Comment 16 Petr Nejedly 2007-12-05 20:30:04 UTC
I would actually close this as "As designed". The OS really provided the text with decomposed unicode (which is legal)
and our editor just kept that in given format. I would guess that it was in fact implementation detail of the OS X
filesystem (it probably keeps filenames internally normalized into decomposed unicode so you can easily locate the file
using both composed and decomposed characters) sneaking out through DnD.

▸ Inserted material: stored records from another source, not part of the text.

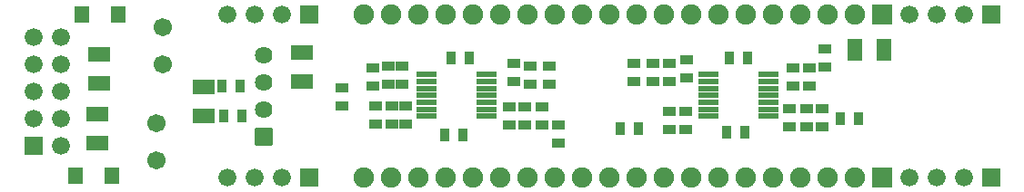
<source format=gts>
G04 Layer: TopSolderMaskLayer*
G04 EasyEDA v6.5.51, 2025-08-29 13:17:01*
G04 9dbd3623970045be9e5ad1379a4f5d38,14c8f2514d444a3a831de9b613ea4171,10*
G04 Gerber Generator version 0.2*
G04 Scale: 100 percent, Rotated: No, Reflected: No *
G04 Dimensions in millimeters *
G04 leading zeros omitted , absolute positions ,4 integer and 5 decimal *
%FSLAX45Y45*%
%MOMM*%

%AMMACRO1*4,1,8,-0.8085,-0.8382,-0.8382,-0.8084,-0.8382,0.8085,-0.8085,0.8382,0.8084,0.8382,0.8382,0.8085,0.8382,-0.8084,0.8084,-0.8382,-0.8085,-0.8382,0*%
%AMMACRO2*4,1,8,-0.9211,-0.9508,-0.9508,-0.921,-0.9508,0.9211,-0.9211,0.9508,0.921,0.9508,0.9508,0.9211,0.9508,-0.921,0.921,-0.9508,-0.9211,-0.9508,0*%
%AMMACRO3*4,1,8,-0.7831,-0.8128,-0.8128,-0.783,-0.8128,0.7831,-0.7831,0.8128,0.783,0.8128,0.8128,0.7831,0.8128,-0.783,0.783,-0.8128,-0.7831,-0.8128,0*%
%AMMACRO4*4,1,8,-0.4921,-0.4516,-0.5516,-0.3921,-0.5516,0.3921,-0.4921,0.4516,0.4921,0.4516,0.5516,0.3921,0.5516,-0.3921,0.4921,-0.4516,-0.4921,-0.4516,0*%
%AMMACRO5*4,1,8,-0.3921,-0.5516,-0.4516,-0.4921,-0.4516,0.4921,-0.3921,0.5516,0.3921,0.5516,0.4516,0.4921,0.4516,-0.4921,0.3921,-0.5516,-0.3921,-0.5516,0*%
%AMMACRO6*4,1,8,-0.9421,-0.6766,-1.0016,-0.6171,-1.0016,0.6171,-0.9421,0.6766,0.9421,0.6766,1.0016,0.6171,1.0016,-0.6171,0.9421,-0.6766,-0.9421,-0.6766,0*%
%AMMACRO7*4,1,8,-0.6171,-1.0016,-0.6766,-0.9421,-0.6766,0.9421,-0.6171,1.0016,0.6171,1.0016,0.6766,0.9421,0.6766,-0.9421,0.6171,-1.0016,-0.6171,-1.0016,0*%
%AMMACRO8*4,1,8,-0.6421,-0.8016,-0.7016,-0.7421,-0.7016,0.7421,-0.6421,0.8016,0.6421,0.8016,0.7016,0.7421,0.7016,-0.7421,0.6421,-0.8016,-0.6421,-0.8016,0*%
%AMMACRO9*4,1,8,-0.8711,-0.2508,-0.9008,-0.221,-0.9008,0.2211,-0.8711,0.2508,0.871,0.2508,0.9008,0.2211,0.9008,-0.221,0.871,-0.2508,-0.8711,-0.2508,0*%
%ADD10MACRO1*%
%ADD11C,1.6764*%
%ADD12C,1.7016*%
%ADD13C,1.9016*%
%ADD14MACRO2*%
%ADD15MACRO3*%
%ADD16C,1.6256*%
%ADD17MACRO4*%
%ADD18MACRO5*%
%ADD19C,0.0182*%
%ADD20MACRO6*%
%ADD21MACRO7*%
%ADD22MACRO8*%
%ADD23MACRO9*%

%LPD*%
D10*
G01*
X3174994Y-1701797D03*
D11*
G01*
X2921000Y-1701800D03*
G01*
X2667000Y-1701800D03*
G01*
X2413000Y-1701800D03*
D10*
G01*
X3174994Y-177800D03*
D11*
G01*
X2921000Y-177800D03*
G01*
X2667000Y-177800D03*
G01*
X2413000Y-177800D03*
D12*
G01*
X1816100Y-644905D03*
G01*
X1816100Y-294894D03*
G01*
X1752600Y-1546605D03*
G01*
X1752600Y-1196594D03*
D13*
G01*
X3683000Y-1701800D03*
G01*
X3937000Y-1701800D03*
G01*
X4191000Y-1701800D03*
G01*
X4445000Y-1701800D03*
G01*
X4699000Y-1701800D03*
G01*
X4953000Y-1701800D03*
G01*
X5207000Y-1701800D03*
G01*
X5461000Y-1701800D03*
G01*
X5715000Y-1701800D03*
G01*
X5969000Y-1701800D03*
G01*
X6223000Y-1701800D03*
G01*
X6477000Y-1701800D03*
G01*
X6731000Y-1701800D03*
G01*
X6985000Y-1701800D03*
G01*
X7239000Y-1701800D03*
G01*
X7493000Y-1701800D03*
G01*
X7747000Y-1701800D03*
G01*
X8001000Y-1701800D03*
G01*
X8255000Y-1701800D03*
D14*
G01*
X8508987Y-1701797D03*
D10*
G01*
X9524982Y-177800D03*
D11*
G01*
X9270974Y-177800D03*
G01*
X9016974Y-177800D03*
G01*
X8762974Y-177800D03*
D10*
G01*
X9524982Y-1701797D03*
D11*
G01*
X9270974Y-1701800D03*
G01*
X9016974Y-1701800D03*
G01*
X8762974Y-1701800D03*
D15*
G01*
X2755894Y-1320797D03*
D16*
G01*
X2755900Y-1066800D03*
G01*
X2755900Y-812800D03*
G01*
X2755900Y-558800D03*
D11*
G01*
X862507Y-389381D03*
G01*
X608507Y-389381D03*
G01*
X862507Y-643381D03*
G01*
X608507Y-643381D03*
G01*
X862507Y-897381D03*
G01*
X608507Y-897381D03*
G01*
X862507Y-1151381D03*
G01*
X608507Y-1151381D03*
G01*
X862507Y-1405381D03*
D10*
G01*
X608497Y-1405392D03*
D13*
G01*
X3683000Y-177800D03*
G01*
X3937000Y-177800D03*
G01*
X4191000Y-177800D03*
G01*
X4445000Y-177800D03*
G01*
X4699000Y-177800D03*
G01*
X4953000Y-177800D03*
G01*
X5207000Y-177800D03*
G01*
X5461000Y-177800D03*
G01*
X5715000Y-177800D03*
G01*
X5969000Y-177800D03*
G01*
X6223000Y-177800D03*
G01*
X6477000Y-177800D03*
G01*
X6731000Y-177800D03*
G01*
X6985000Y-177800D03*
G01*
X7239000Y-177800D03*
G01*
X7493000Y-177800D03*
G01*
X7747000Y-177800D03*
G01*
X8001000Y-177800D03*
G01*
X8255000Y-177800D03*
D14*
G01*
X8508987Y-177800D03*
D17*
G01*
X7810484Y-1057996D03*
G01*
X7810484Y-1227998D03*
G01*
X7835884Y-846998D03*
G01*
X7835884Y-676996D03*
D18*
G01*
X7065083Y-1282697D03*
G01*
X7235085Y-1282697D03*
G01*
X7090486Y-584200D03*
G01*
X7260488Y-584200D03*
D17*
G01*
X6527787Y-808898D03*
G01*
X6527787Y-638896D03*
G01*
X6527787Y-1083396D03*
G01*
X6527787Y-1253398D03*
G01*
X5180497Y-1040991D03*
G01*
X5180497Y-1210993D03*
G01*
X5232389Y-834298D03*
G01*
X5232389Y-664296D03*
D18*
G01*
X4669690Y-584200D03*
G01*
X4499688Y-584200D03*
G01*
X4605098Y-1303792D03*
G01*
X4435096Y-1303792D03*
D17*
G01*
X3911592Y-834298D03*
G01*
X3911592Y-664296D03*
G01*
X3949692Y-1032596D03*
G01*
X3949692Y-1202598D03*
D20*
G01*
X3111494Y-808097D03*
G01*
X3111494Y-538097D03*
G01*
X1219197Y-820797D03*
G01*
X1219197Y-550797D03*
D21*
G01*
X8259682Y-508000D03*
G01*
X8529681Y-508000D03*
D20*
G01*
X1206497Y-1379597D03*
G01*
X1206497Y-1109597D03*
G01*
X2197094Y-1125597D03*
G01*
X2197094Y-855597D03*
D22*
G01*
X1401897Y-177800D03*
G01*
X1061897Y-177800D03*
G01*
X998397Y-1689097D03*
G01*
X1338397Y-1689097D03*
D18*
G01*
X2536096Y-850897D03*
G01*
X2366093Y-850897D03*
G01*
X2548796Y-1130297D03*
G01*
X2378793Y-1130297D03*
D17*
G01*
X7645384Y-1227998D03*
G01*
X7645384Y-1057996D03*
G01*
X7683484Y-676996D03*
G01*
X7683484Y-846998D03*
D18*
G01*
X8119183Y-1155697D03*
G01*
X8289185Y-1155697D03*
D17*
G01*
X7950184Y-1057996D03*
G01*
X7950184Y-1227998D03*
G01*
X7975584Y-499198D03*
G01*
X7975584Y-669201D03*
G01*
X6692887Y-600796D03*
G01*
X6692887Y-770798D03*
G01*
X6680187Y-1253398D03*
G01*
X6680187Y-1083396D03*
G01*
X6197587Y-808898D03*
G01*
X6197587Y-638896D03*
G01*
X6375387Y-808898D03*
G01*
X6375387Y-638896D03*
D18*
G01*
X6074486Y-1244597D03*
G01*
X6244488Y-1244597D03*
D17*
G01*
X5040797Y-1210993D03*
G01*
X5040797Y-1040991D03*
G01*
X5079989Y-638896D03*
G01*
X5079989Y-808898D03*
G01*
X5499089Y-1210396D03*
G01*
X5499089Y-1380398D03*
G01*
X5345597Y-1040991D03*
G01*
X5345597Y-1210993D03*
G01*
X5410189Y-664296D03*
G01*
X5410189Y-834298D03*
G01*
X4038592Y-664296D03*
G01*
X4038592Y-834298D03*
G01*
X4076692Y-1202598D03*
G01*
X4076692Y-1032596D03*
G01*
X3479792Y-867496D03*
G01*
X3479792Y-1037498D03*
G01*
X3771892Y-846998D03*
G01*
X3771892Y-676996D03*
G01*
X3797292Y-1032596D03*
G01*
X3797292Y-1202598D03*
D23*
G01*
X7454407Y-1130487D03*
G01*
X7454407Y-1065489D03*
G01*
X7454407Y-1000490D03*
G01*
X7454407Y-935492D03*
G01*
X7454407Y-870493D03*
G01*
X7454407Y-805494D03*
G01*
X7454407Y-740496D03*
G01*
X6894388Y-740496D03*
G01*
X6894388Y-805494D03*
G01*
X6894388Y-870493D03*
G01*
X6894388Y-935492D03*
G01*
X6894388Y-1000490D03*
G01*
X6894388Y-1065489D03*
G01*
X6894388Y-1130487D03*
G01*
X4825507Y-1130487D03*
G01*
X4825507Y-1065489D03*
G01*
X4825507Y-1000490D03*
G01*
X4825507Y-935492D03*
G01*
X4825507Y-870493D03*
G01*
X4825507Y-805494D03*
G01*
X4825507Y-740496D03*
G01*
X4265488Y-740496D03*
G01*
X4265488Y-805494D03*
G01*
X4265488Y-870493D03*
G01*
X4265488Y-935492D03*
G01*
X4265488Y-1000490D03*
G01*
X4265488Y-1065489D03*
G01*
X4265488Y-1130487D03*
M02*

</source>
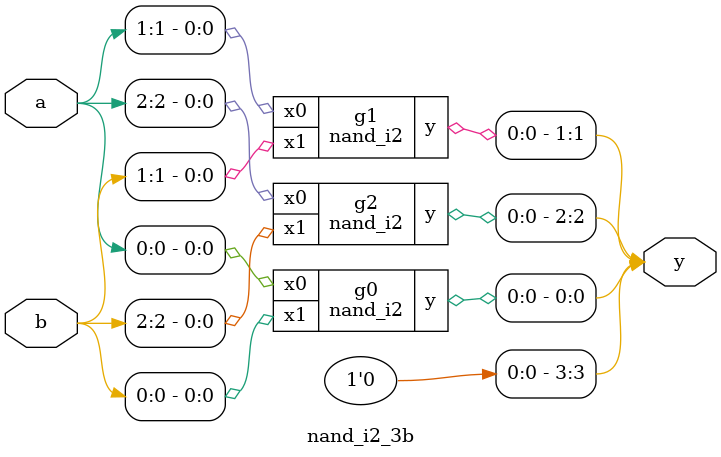
<source format=v>
module nand_i3(y, x0, x1, x2);
	output y;
	input x0, x1, x2;
		
	assign y = ~(x0 & x1 & x2);
endmodule
	
module nand_i2(y, x0, x1);
	output y;
	input x0, x1;
		
	assign y = ~(x0 & x1);
endmodule

module nand_i2_3b(y, a, b);
	output [3:0] y;
	input  [2:0] a, b;
      
	nand_i2 g0(y[0], a[0], b[0]);
	nand_i2 g1(y[1], a[1], b[1]);
	nand_i2 g2(y[2], a[2], b[2]);
	assign y[3] = 1'b0;
endmodule // and_i2_3b

</source>
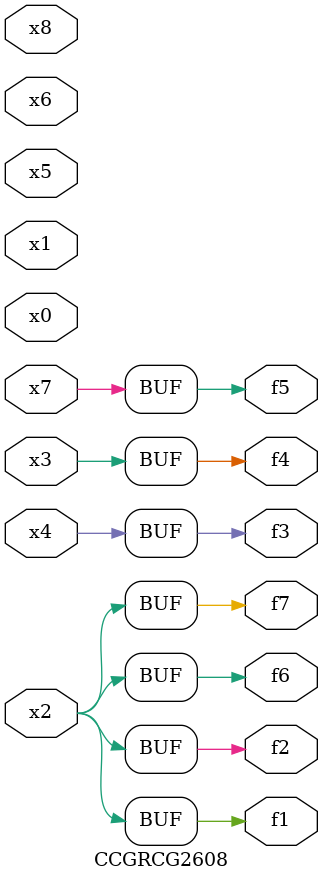
<source format=v>
module CCGRCG2608(
	input x0, x1, x2, x3, x4, x5, x6, x7, x8,
	output f1, f2, f3, f4, f5, f6, f7
);
	assign f1 = x2;
	assign f2 = x2;
	assign f3 = x4;
	assign f4 = x3;
	assign f5 = x7;
	assign f6 = x2;
	assign f7 = x2;
endmodule

</source>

The only fault on our side would actually be rendering - such a decomposed unicode sequence should be rendered as a
single character, not two independent, but that would make the rendering engine much more complicated, I guess.
Comment 17 Ken Frank 2007-12-06 17:57:14 UTC
from comment/question below:
Thanks for the explanation. So, it's fixed in 10.5 and may be fixed in 10.4 + Java Release 6, which has not been
released yet except for its developer preview. Is there anybody on the list with 10.4 Java Release 6 (dev preview), who
could confirm that this issue was fixed? If so, please add your comments here. Thanks

--> Its not fixed in 10.4 using jdk preview.  Thanks to Jirka for investigating this.

ken.frank@sun.com
Comment 18 muhlig 2007-12-14 20:34:28 UTC
Reading the Java for Mac OS X 10.4 Release 6 Release Notes I found out that it actually should be fixed in the new release (fix for Radar #5375935):

http://developer.apple.com/releasenotes/Java/Java104R6RN/ResolvedIssues/chapter_3_section_6.html#//apple_ref/doc/uid/TP40006829-CH3-
DontLinkElementID_14

I cannot confirm this though, as I am on Leopard now.